Will I become unconscious or pass out if I have a hypoglycemic attack?

If you don’t treat or receive treatment for your hypoglycemic attack and your blood glucose level continues to fall, you may lose consciousness, although this is rare. It usually takes up to 2 hours or more after your early warning symptoms start – but it may happen within 10-15 minutes of the later symptoms. If you lose consciousness and you don’t receive help, your body will usually gradually recover by itself, and you regain consciousness naturally within an hour or two.

One of my friends has a glucagon injection kit at home. Should I have one?

Glucagon is sometimes used to treat serious hypoglycemic attacks – it works by converting glycogen in your liver to glucose. If you have good early warning symptoms, you do not need a glucagon kit because you will have plenty of time to take glucose followed by a carbohydrate snack. If you don’t get the early symptoms, or you tend to become disoriented or lose consciousness very quickly, it might be a good idea to get a glucagon kit so that a colleague, friend, or family member can inject you with glucagon if necessary. If you are unsure about whether you need a glucagon kit, consult your doctor to help you decide.

What will happen to me if I have a hypoglycemic attack in the middle of the night when I am asleep?
You may wake up, but even if you remain asleep, your body will eventually correct your blood glucose level by converting glycogen in your liver into glucose and releasing it into your bloodstream. Excess insulin also wears off naturally in time. Hypoglycemic attacks can, rarely, be life-threatening if you have been drinking large amounts of alcohol on an empty stomach because alcohol impairs this corrective mechanism.

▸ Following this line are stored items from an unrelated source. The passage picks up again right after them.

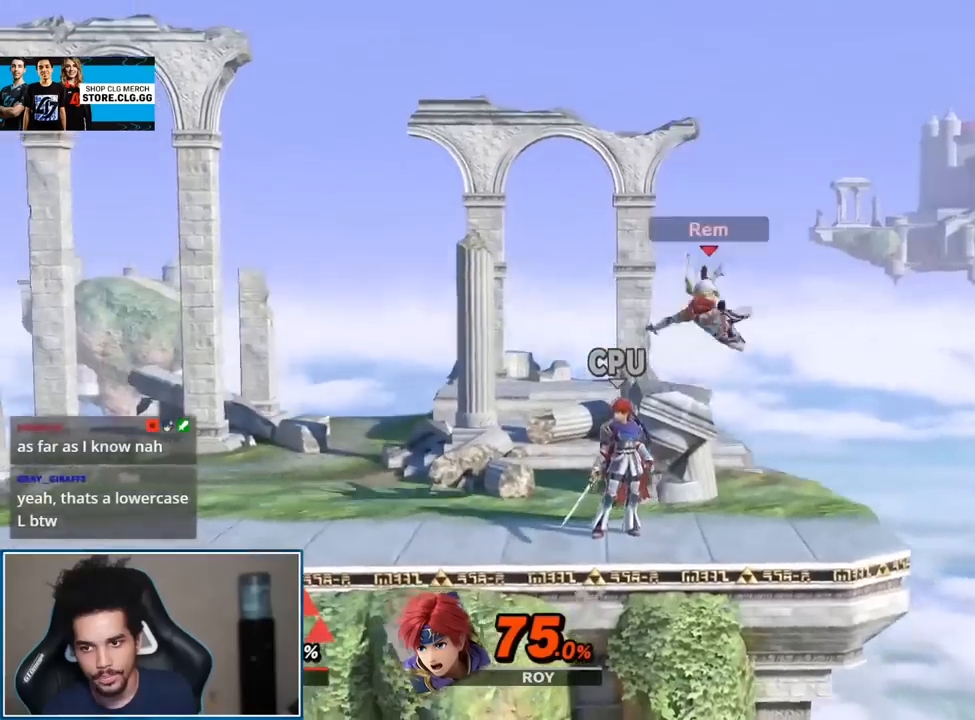
{"buttons": [], "left_stick": "up-right", "right_stick": "center", "events": [[133, "left_stick", "left"], [233, "L1", "down"], [400, "L1", "up"], [400, "left_stick", "down-right"], [483, "left_stick", "up-right"]]}
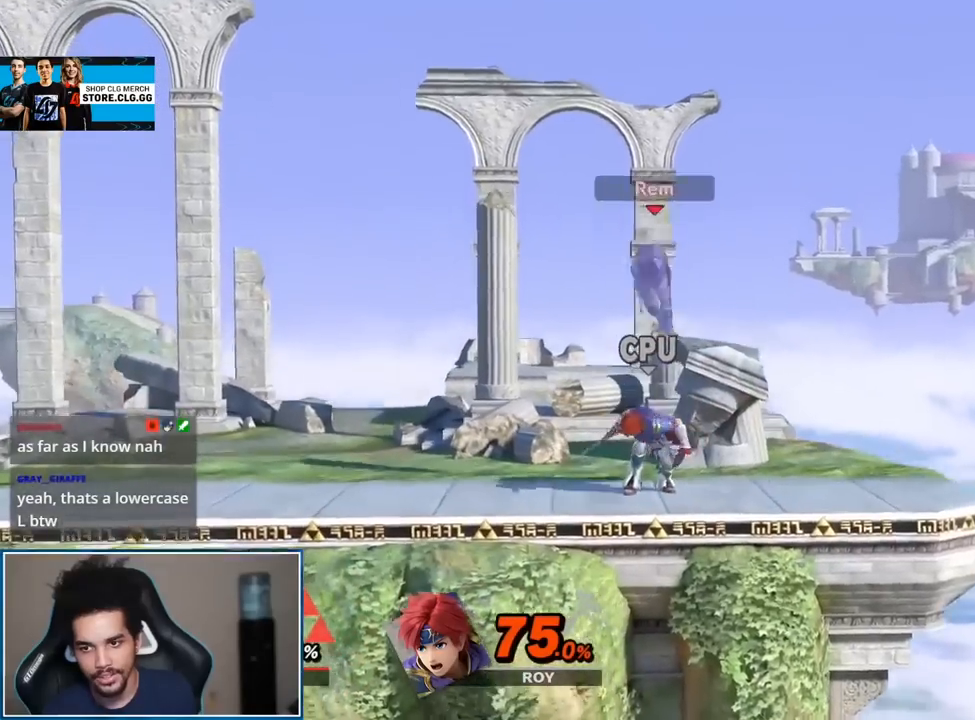
{"buttons": [], "left_stick": "down-left", "right_stick": "center", "events": [[267, "left_stick", "down-left"]]}
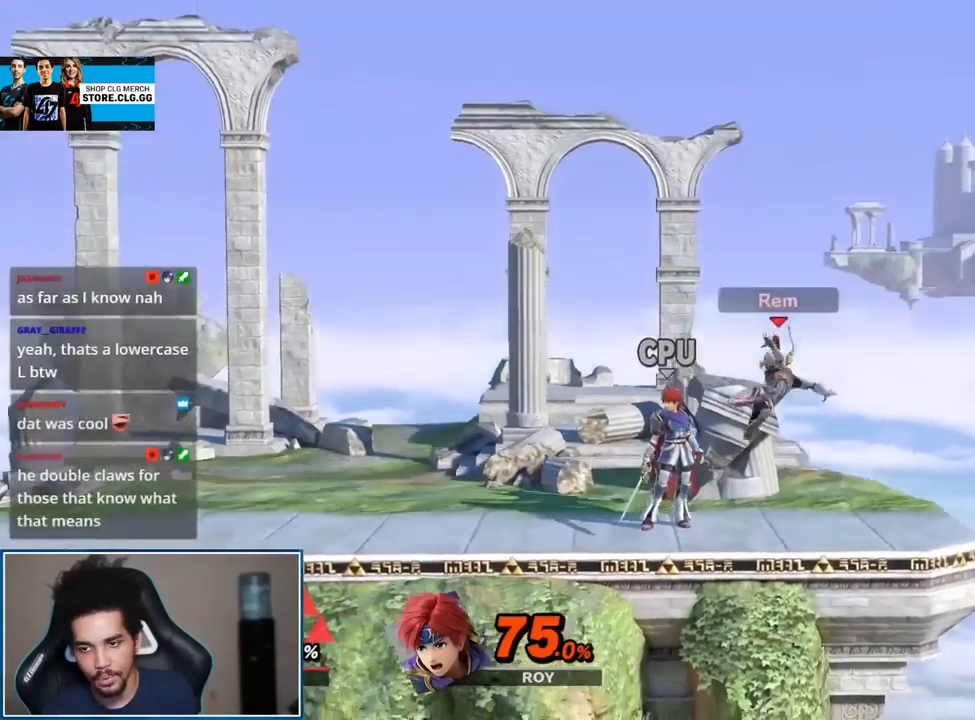
{"buttons": [], "left_stick": "center", "right_stick": "center", "events": [[50, "left_stick", "center"], [267, "left_stick", "left"], [417, "B", "down"], [417, "left_stick", "center"], [483, "B", "up"]]}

This is why it is essential to balance your alcohol intake with food or to take a lower dose of insulin or insulin-stimulating tablets if you know that you are going to be drinking.

Sometimes after a hypoglycemic attack my blood glucose goes really high. Does this mean I’ve eaten too much?

Not necessarily. Your liver responds to a hypoglycemic attack by releasing extra glucose into your bloodstream, which can make your blood glucose rise too high after you have had a hypoglycemic attack. Eating about 1 oz of a carbohydrate food should be sufficient to treat your hypoglycemic attack – eating a greater amount than this can contribute to your high blood glucose reading.